For one of my classes, I have to analyze a "big data" dataset. I found the following dataset on the AWS Registry of Open Data that seems interesting:
https://registry.opendata.aws/openaq/
How exactly can I create a connection and load this dataset into Databricks? I've tried the following:
df = spark.read.format("text").load("s3://openaq-fetches/")
However, I receive the following error:
java.lang.AssertionError: assertion failed: Conflicting directory structures detected. Suspicious paths:
Also, it seems that this dataset has multiple folders. How do I access a particular folder in Databricks, and if possible, can I focus on a particular time range? Let's say, from 2016 to 2020?
Ultimately, I would like to perform various SQL queries in order to analyze the dataset and perhaps create some visualizations as well. Thank you in advance.
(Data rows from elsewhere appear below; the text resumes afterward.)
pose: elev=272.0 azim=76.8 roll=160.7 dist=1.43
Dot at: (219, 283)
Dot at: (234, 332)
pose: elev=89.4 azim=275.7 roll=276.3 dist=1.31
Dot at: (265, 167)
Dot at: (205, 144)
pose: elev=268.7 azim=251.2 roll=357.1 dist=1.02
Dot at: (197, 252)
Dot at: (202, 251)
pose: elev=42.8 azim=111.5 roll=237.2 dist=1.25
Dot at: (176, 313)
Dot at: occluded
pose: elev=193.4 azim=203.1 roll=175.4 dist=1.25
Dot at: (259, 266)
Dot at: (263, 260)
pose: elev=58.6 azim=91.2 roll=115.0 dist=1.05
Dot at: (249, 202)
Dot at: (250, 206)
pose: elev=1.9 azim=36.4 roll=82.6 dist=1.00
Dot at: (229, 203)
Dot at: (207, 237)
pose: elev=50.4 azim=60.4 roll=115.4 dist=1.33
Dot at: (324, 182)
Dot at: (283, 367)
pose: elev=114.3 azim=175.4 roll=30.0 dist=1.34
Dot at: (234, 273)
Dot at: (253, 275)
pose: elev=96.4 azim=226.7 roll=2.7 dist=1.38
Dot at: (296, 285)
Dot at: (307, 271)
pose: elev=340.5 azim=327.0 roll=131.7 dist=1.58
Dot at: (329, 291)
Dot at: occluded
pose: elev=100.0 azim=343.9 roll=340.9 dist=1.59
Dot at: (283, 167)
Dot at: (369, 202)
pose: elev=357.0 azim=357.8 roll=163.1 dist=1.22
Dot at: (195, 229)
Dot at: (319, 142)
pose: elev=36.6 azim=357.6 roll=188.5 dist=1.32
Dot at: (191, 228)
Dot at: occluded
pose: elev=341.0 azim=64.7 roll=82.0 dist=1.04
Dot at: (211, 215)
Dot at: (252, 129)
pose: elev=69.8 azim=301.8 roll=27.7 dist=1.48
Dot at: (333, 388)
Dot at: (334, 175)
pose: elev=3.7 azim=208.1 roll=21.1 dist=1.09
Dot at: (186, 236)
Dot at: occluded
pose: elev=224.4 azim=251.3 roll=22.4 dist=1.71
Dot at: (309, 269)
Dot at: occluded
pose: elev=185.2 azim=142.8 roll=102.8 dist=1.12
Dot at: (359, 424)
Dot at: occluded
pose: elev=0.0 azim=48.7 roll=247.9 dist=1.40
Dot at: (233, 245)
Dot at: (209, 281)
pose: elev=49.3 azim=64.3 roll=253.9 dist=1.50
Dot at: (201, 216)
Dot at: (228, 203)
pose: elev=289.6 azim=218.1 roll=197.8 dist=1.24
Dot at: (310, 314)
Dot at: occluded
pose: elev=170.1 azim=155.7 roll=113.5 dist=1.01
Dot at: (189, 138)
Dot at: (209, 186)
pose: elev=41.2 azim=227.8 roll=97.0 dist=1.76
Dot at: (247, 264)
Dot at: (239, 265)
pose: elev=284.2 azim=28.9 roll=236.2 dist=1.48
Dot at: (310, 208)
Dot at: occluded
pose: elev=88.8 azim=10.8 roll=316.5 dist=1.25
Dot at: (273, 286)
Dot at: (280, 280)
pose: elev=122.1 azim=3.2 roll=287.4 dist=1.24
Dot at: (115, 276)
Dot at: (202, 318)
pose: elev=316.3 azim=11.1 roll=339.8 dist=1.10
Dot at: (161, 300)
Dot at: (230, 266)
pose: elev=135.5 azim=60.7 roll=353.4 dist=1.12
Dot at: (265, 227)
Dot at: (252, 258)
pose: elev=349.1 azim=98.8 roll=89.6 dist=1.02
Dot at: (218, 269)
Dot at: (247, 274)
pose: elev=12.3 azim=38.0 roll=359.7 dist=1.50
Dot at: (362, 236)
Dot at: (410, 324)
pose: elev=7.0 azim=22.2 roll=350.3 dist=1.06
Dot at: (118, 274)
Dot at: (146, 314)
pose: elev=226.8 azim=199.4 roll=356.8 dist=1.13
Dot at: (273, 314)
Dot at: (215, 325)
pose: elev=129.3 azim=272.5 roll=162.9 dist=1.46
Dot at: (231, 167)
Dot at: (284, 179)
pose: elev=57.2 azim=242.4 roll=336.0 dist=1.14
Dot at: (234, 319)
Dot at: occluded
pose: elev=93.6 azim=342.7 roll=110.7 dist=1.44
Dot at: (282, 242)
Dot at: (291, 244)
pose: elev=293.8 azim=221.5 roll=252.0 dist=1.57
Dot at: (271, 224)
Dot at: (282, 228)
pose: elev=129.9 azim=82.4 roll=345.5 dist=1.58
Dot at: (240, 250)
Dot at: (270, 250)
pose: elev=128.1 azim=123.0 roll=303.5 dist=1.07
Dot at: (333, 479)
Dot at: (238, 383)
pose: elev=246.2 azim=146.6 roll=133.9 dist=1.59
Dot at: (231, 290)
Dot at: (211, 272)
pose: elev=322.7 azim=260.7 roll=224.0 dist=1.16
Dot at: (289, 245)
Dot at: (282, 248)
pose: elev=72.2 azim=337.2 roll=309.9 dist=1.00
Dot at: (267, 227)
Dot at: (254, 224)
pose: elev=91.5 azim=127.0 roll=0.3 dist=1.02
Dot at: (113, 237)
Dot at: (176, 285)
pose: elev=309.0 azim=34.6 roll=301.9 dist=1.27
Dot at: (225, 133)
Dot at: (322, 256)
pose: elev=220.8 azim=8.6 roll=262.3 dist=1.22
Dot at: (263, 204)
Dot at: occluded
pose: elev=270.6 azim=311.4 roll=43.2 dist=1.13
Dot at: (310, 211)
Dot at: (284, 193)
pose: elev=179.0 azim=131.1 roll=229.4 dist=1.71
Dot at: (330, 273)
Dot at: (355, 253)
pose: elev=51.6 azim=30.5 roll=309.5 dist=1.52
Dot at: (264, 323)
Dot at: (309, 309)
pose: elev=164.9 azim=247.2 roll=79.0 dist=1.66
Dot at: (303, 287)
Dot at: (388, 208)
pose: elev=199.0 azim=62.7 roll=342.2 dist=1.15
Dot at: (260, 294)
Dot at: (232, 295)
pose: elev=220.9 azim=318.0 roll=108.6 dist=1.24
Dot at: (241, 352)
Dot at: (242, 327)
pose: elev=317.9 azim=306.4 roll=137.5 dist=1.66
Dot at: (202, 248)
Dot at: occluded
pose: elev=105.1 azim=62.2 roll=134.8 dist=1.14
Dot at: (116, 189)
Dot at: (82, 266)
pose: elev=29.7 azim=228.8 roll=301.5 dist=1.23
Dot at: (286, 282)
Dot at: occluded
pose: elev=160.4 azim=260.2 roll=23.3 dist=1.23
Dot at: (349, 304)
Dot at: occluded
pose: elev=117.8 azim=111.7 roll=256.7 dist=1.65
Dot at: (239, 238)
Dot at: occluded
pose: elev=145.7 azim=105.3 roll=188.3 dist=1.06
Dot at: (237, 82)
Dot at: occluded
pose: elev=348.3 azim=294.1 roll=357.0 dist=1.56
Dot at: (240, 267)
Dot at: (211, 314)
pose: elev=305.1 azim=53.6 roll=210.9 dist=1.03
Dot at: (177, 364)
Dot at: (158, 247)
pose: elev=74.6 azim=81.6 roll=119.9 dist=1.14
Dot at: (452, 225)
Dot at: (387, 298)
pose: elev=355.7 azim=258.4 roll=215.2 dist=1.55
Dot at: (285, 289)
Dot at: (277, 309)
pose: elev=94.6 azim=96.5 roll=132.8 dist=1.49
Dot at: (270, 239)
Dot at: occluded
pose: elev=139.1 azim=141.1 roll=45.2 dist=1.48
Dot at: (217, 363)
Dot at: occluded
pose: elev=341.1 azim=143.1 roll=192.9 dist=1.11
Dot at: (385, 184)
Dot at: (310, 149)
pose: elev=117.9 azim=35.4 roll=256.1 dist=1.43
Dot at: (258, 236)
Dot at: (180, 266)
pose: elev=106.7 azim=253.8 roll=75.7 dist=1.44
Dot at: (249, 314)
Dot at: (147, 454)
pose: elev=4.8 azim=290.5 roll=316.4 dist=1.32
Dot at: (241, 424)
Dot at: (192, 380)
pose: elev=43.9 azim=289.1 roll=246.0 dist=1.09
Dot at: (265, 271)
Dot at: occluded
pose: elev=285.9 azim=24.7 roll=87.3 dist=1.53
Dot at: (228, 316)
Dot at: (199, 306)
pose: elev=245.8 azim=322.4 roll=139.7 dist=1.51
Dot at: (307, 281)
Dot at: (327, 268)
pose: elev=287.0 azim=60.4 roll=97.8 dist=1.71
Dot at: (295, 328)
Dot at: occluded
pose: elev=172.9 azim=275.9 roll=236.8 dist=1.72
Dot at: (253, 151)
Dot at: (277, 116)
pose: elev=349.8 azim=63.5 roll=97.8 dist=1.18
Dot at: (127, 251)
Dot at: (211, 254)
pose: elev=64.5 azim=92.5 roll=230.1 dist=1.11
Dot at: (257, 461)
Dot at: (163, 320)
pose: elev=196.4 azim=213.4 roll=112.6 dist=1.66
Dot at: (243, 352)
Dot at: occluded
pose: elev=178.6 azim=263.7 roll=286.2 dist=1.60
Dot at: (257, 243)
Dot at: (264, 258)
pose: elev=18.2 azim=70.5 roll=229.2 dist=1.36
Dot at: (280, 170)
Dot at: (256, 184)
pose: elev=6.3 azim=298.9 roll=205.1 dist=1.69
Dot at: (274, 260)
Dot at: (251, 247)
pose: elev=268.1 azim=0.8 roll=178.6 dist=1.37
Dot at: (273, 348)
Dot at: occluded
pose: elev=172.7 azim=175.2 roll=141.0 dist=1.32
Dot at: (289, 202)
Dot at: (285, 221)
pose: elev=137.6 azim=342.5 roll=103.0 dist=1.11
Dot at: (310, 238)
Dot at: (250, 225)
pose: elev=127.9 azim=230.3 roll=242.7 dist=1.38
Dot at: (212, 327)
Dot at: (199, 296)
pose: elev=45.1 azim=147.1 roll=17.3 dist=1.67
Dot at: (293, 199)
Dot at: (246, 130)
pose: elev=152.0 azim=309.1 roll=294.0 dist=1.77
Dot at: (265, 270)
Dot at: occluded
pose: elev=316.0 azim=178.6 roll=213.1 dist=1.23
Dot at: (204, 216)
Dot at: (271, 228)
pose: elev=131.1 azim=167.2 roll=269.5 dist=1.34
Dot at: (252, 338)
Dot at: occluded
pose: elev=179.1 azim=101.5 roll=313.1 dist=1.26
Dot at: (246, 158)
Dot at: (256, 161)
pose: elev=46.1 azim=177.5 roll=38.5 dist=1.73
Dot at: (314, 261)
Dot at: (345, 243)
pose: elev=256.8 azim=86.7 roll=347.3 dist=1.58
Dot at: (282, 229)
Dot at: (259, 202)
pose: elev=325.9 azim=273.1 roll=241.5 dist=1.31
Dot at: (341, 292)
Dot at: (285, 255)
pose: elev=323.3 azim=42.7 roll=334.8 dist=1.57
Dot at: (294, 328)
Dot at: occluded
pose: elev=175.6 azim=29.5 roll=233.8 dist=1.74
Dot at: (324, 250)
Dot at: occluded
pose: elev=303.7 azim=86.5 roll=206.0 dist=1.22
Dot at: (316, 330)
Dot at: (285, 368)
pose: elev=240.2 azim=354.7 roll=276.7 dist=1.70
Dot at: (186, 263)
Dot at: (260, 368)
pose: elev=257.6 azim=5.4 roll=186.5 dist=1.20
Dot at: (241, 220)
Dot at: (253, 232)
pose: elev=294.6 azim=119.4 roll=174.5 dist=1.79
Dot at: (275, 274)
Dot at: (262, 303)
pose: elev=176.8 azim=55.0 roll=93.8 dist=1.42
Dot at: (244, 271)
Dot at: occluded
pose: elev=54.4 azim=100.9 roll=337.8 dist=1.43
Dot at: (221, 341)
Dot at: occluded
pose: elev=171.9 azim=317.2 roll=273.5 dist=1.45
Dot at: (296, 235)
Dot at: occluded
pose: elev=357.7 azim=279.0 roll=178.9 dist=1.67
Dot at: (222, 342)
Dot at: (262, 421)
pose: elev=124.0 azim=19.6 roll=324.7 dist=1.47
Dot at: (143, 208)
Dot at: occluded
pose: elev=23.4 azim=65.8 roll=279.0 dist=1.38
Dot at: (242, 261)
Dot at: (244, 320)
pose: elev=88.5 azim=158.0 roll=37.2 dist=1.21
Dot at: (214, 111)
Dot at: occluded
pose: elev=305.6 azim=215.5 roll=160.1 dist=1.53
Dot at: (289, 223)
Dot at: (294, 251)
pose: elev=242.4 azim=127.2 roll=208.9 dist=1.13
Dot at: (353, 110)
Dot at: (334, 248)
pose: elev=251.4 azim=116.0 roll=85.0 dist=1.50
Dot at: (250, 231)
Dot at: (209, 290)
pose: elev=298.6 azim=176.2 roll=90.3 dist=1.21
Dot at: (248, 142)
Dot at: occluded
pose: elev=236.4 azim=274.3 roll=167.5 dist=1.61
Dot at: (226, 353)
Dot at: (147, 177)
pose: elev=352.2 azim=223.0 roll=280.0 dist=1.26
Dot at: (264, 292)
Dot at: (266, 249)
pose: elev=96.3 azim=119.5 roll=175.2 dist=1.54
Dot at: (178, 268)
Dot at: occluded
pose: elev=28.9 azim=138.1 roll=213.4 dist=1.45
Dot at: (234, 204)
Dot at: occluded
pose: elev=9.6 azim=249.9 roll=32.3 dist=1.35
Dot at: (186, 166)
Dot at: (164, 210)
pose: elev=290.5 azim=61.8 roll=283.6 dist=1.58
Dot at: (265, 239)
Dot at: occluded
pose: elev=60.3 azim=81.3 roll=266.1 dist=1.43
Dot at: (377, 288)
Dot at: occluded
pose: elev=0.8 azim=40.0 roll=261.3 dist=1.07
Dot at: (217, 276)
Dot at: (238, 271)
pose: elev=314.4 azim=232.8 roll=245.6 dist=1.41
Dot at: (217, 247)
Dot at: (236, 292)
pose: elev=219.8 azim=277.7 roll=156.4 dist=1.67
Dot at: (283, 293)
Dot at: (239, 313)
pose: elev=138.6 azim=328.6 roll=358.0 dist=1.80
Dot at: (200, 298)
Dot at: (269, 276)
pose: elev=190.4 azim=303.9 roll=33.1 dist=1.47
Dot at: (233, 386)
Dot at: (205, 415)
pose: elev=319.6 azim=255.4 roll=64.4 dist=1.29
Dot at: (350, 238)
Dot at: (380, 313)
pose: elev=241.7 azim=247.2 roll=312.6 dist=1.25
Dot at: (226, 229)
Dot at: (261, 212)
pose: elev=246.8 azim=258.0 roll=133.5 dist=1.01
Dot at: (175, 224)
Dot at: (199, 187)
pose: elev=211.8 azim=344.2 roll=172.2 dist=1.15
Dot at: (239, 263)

If you browse the bucket, you'll see that there are multiple datasets there, in different formats, that will require different access methods. So you need to point to the specific folder (and maybe its subfolder to load data). Like, to load daily
dataset you need to use CSV format:
df = spark.read.format("csv").option("inferSchema", "true")\
.option("header", "false").load("s3://openaq-fetches/daily/")
To load only subset of the data you can use path filters, for example. See Spark documentation on loading data.
P.S. the inferSchema
isn't very optimal from performance standpoint, so it's better to explicitly provide schema when reading.